Insomma, sotto il benevolo controllo americano, ed all'ombra delle numerosissime basi militari, sembra a molti che la storia complessa del novecento sia davvero finita e resti solo la promessa di arricchirsi da raccogliere però individuo per individuo, l’uno contro l’altro. Una società dei consumi, felice di competere nella quale il migliore potrà sempre trovare la propria strada. Una società che si incardina su un potentissimo e pervasivo dispositivo nascosto che fa leva su bisogni e desideri dei singoli, chiedendogli di pensarsi come potenza in atto non come produttori, e quindi collettivamente[19], ma come consumatori e capaci di piacere e desiderio individuale. Questa promessa di vita e di energia individuale produce un immaginario irresistibile che però ha un rovescio: il dominio e lo sfruttamento di coloro la quale potenza resta in attesa, spesso per sempre, e che devono essere sfruttati perché quella di pochi passi ‘in atto’. Dimenticando la linea di ombra[20], la società generata dalla competizione senza freni, fatta sistema, della mondializzazione neoliberale finisce quindi per costruire una narrazione avvincente, accompagnata dallo spettacolo multiforme della tecnica, che prevale sulle trascendenze alternative e concorrenti: sulla teologia politico-economica del marxismo, nelle sue diverse forme, e sulla teologia politico-sociale del cristianesimo.
Al passaggio di millennio, però, viene compiuto quel che la storia si incaricherà di indicare come un errore incomprensibile, una hyubris guidata dall'orientamento a corto termine che la finanza ed il sistema delle imprese giganti che ha preso il centro della scena ha connaturato: nell'Uruguay Round viene ammessa la Cina, con un trattamento di favore, e sono abbattute quasi tutte le barriere. Da allora tutte le produzioni a basso, e via via maggiore, valore aggiunto si spostano in oriente, i prezzi delle merci precipitano ma insieme e per lo stesso meccanismo, come due lati di una medaglia, lo fa anche il potere di acquisto delle classi basse e via via superiori.
■ ■ ■
**COMPITO SCRITTO A:** Secondo il testo fornito, in quale negoziato viene ammessa la Cina con un trattamento di favore?
**COMPITO SCRITTO B:** Riproduci il testo fornito da "Al passaggio di" fino a "via via superiori.", senza omettere nulla di ciò che sta in mezzo.

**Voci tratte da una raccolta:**
■ ■ ■
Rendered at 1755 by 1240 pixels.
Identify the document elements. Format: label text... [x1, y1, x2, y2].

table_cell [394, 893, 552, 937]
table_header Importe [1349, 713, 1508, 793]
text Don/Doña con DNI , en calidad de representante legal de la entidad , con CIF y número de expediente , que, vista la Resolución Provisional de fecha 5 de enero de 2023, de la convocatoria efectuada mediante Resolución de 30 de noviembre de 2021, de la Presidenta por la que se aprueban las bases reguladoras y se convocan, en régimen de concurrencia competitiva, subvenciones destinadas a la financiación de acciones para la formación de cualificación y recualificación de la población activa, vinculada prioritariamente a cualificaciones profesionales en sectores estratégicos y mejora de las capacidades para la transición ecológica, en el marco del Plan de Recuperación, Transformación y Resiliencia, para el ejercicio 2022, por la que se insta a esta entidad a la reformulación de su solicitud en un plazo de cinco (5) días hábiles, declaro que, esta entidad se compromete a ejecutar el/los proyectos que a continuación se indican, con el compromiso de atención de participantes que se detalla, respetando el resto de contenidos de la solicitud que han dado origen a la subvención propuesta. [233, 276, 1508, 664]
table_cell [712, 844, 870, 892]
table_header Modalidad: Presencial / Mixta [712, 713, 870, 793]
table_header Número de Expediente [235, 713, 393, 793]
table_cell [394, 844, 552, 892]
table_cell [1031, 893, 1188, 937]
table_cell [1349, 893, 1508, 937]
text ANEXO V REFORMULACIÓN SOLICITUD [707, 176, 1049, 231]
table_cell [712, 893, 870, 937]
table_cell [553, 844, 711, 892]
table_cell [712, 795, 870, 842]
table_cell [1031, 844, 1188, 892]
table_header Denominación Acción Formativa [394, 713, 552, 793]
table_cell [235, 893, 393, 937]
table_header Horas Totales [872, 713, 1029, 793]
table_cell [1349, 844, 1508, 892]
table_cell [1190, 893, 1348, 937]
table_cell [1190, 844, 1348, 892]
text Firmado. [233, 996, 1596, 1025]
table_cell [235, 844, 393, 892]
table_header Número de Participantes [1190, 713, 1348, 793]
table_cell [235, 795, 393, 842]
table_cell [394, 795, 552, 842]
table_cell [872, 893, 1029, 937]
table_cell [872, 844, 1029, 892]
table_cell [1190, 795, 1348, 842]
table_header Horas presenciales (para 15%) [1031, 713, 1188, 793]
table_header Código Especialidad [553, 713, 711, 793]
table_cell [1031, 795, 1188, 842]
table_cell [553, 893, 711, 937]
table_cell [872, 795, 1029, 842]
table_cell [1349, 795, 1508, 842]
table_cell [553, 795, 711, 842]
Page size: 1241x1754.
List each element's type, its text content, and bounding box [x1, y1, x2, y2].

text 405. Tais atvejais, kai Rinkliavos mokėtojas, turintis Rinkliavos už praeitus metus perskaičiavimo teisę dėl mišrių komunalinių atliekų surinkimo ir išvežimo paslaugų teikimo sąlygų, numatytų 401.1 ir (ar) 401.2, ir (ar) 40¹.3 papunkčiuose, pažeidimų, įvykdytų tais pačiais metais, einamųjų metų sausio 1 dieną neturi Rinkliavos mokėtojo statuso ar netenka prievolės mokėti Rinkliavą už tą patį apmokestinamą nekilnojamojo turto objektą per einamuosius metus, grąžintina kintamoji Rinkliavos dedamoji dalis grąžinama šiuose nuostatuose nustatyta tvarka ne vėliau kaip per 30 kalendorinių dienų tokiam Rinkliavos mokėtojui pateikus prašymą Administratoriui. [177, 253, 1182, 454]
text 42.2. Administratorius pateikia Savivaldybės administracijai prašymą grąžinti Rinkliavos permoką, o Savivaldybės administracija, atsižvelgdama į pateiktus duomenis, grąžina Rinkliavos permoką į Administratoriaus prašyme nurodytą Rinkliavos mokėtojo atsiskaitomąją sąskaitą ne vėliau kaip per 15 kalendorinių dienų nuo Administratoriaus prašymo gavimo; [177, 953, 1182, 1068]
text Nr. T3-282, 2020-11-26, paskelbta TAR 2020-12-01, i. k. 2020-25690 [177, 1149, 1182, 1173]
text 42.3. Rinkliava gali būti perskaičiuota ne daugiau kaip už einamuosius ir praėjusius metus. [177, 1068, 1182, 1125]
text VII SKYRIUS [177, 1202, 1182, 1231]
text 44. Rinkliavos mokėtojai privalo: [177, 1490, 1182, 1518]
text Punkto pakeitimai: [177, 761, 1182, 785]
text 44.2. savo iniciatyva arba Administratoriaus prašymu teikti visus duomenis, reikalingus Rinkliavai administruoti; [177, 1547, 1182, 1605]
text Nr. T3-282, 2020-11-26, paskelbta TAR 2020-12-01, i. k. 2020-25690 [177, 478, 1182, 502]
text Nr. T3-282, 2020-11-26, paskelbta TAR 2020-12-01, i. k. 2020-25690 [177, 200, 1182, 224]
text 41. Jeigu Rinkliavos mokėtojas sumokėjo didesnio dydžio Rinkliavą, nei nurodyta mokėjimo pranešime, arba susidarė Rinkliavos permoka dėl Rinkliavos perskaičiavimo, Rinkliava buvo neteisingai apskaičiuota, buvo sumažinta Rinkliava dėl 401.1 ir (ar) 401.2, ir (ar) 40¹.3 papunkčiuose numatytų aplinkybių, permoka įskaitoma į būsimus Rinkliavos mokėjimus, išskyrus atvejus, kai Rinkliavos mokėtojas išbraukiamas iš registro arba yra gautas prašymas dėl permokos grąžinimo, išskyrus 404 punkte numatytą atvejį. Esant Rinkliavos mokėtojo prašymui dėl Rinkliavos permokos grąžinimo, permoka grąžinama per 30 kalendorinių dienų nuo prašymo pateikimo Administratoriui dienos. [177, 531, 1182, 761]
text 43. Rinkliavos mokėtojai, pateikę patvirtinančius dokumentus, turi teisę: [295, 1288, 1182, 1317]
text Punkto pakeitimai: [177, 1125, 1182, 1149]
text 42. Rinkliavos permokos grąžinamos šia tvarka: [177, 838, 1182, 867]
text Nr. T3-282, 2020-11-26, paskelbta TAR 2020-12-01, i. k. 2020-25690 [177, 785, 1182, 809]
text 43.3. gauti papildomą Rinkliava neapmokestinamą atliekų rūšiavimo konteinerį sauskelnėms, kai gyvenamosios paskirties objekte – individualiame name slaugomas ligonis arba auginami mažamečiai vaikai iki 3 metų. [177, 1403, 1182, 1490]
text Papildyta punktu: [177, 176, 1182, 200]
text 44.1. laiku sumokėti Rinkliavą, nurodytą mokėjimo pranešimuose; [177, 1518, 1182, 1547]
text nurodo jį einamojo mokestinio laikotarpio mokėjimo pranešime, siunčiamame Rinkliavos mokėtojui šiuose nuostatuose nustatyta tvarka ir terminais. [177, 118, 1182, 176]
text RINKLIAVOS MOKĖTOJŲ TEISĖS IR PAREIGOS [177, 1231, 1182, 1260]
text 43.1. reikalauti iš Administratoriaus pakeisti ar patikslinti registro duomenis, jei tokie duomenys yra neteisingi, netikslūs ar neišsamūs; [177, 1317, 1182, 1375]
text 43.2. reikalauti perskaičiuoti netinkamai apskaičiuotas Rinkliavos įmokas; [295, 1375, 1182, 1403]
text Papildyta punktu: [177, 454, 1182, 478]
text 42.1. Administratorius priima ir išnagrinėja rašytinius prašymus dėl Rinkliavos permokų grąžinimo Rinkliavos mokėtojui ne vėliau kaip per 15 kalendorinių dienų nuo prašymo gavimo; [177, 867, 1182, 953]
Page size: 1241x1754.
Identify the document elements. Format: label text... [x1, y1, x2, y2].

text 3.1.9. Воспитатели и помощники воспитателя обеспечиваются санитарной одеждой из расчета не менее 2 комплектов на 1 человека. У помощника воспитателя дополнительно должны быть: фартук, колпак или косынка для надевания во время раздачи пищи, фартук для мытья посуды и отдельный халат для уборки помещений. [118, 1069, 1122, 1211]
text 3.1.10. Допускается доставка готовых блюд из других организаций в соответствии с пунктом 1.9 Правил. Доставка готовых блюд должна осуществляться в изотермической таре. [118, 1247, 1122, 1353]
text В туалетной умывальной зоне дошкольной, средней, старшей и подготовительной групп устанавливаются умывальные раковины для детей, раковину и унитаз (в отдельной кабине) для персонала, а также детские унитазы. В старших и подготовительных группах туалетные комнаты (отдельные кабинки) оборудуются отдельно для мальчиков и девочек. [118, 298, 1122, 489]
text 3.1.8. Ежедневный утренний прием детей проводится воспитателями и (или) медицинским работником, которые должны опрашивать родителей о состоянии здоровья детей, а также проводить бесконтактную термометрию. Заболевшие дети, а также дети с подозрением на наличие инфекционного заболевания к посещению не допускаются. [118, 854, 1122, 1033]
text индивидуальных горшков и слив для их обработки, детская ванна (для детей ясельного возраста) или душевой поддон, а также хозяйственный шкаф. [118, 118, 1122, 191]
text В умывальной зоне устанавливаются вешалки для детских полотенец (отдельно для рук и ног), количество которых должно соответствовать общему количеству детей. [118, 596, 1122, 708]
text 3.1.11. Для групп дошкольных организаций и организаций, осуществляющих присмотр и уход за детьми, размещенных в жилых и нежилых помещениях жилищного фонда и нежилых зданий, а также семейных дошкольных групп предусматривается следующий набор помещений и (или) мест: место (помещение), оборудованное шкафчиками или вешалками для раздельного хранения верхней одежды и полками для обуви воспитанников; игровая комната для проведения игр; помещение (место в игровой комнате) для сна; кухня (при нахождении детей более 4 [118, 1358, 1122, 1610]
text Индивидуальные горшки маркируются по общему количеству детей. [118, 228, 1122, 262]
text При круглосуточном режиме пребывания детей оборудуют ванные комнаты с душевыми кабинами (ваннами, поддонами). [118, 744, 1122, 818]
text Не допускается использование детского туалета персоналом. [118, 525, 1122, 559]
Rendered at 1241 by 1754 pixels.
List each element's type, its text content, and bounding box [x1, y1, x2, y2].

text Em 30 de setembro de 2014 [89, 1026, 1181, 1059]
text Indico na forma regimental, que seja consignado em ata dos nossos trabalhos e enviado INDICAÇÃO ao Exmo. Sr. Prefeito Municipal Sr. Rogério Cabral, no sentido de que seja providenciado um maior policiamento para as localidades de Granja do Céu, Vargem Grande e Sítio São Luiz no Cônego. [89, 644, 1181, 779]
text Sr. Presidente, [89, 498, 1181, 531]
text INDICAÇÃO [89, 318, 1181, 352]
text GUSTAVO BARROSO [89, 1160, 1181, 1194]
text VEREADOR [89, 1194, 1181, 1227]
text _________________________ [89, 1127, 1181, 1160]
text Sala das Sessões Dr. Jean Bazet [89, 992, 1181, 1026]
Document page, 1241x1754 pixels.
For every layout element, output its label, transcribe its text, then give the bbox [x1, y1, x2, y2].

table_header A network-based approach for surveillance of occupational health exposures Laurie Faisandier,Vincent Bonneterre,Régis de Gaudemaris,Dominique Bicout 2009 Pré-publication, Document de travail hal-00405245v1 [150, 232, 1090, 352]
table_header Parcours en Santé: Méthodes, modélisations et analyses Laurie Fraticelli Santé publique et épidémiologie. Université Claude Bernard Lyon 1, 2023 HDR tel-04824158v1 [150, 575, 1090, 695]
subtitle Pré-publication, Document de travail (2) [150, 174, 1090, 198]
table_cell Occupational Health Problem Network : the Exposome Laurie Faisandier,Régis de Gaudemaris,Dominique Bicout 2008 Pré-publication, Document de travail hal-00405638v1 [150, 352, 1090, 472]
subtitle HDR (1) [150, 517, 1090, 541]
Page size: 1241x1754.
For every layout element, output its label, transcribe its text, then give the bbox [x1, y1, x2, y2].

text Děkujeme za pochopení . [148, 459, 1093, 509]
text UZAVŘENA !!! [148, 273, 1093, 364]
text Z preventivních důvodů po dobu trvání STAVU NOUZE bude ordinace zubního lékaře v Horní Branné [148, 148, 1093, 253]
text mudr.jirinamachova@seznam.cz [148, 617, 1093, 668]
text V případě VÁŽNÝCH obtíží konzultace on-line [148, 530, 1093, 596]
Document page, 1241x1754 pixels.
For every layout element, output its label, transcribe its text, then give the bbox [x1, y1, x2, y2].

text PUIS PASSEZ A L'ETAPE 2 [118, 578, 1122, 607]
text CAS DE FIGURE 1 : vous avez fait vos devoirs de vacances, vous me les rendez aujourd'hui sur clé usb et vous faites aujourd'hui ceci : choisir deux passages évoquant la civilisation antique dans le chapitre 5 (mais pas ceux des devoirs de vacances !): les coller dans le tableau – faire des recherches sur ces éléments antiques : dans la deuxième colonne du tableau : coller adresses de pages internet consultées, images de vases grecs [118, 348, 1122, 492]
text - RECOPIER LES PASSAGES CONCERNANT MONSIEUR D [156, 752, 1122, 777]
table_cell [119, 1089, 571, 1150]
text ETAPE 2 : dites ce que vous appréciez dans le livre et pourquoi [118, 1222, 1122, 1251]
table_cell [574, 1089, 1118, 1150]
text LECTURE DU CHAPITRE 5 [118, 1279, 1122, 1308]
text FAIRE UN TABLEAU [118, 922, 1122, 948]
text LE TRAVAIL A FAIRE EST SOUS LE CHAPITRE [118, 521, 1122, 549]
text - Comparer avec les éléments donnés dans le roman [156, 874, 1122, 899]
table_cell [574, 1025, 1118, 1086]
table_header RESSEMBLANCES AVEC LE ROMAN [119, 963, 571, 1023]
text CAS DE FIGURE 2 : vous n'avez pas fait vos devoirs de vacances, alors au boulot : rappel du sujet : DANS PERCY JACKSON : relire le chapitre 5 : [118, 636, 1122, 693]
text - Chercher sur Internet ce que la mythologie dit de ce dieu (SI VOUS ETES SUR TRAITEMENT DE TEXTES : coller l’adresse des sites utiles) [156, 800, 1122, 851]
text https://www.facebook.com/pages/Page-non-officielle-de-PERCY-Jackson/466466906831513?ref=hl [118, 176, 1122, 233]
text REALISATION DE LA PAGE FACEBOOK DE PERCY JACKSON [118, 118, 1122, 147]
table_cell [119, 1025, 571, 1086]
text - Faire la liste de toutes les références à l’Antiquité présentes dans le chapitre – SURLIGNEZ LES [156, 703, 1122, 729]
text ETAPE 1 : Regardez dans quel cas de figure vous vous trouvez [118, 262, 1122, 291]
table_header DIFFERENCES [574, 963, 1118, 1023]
■ ■ ■
**SOLUZIONE DELL'ESERCIZIO A:** Nell'Uruguay Round.

**SOLUZIONE DELL'ESERCIZIO B:**
Al passaggio di millennio, però, viene compiuto quel che la storia si incaricherà di indicare come un errore incomprensibile, una hyubris guidata dall'orientamento a corto termine che la finanza ed il sistema delle imprese giganti che ha preso il centro della scena ha connaturato: nell'Uruguay Round viene ammessa la Cina, con un trattamento di favore, e sono abbattute quasi tutte le barriere. Da allora tutte le produzioni a basso, e via via maggiore, valore aggiunto si spostano in oriente, i prezzi delle merci precipitano ma insieme e per lo stesso meccanismo, come due lati di una medaglia, lo fa anche il potere di acquisto delle classi basse e via via superiori.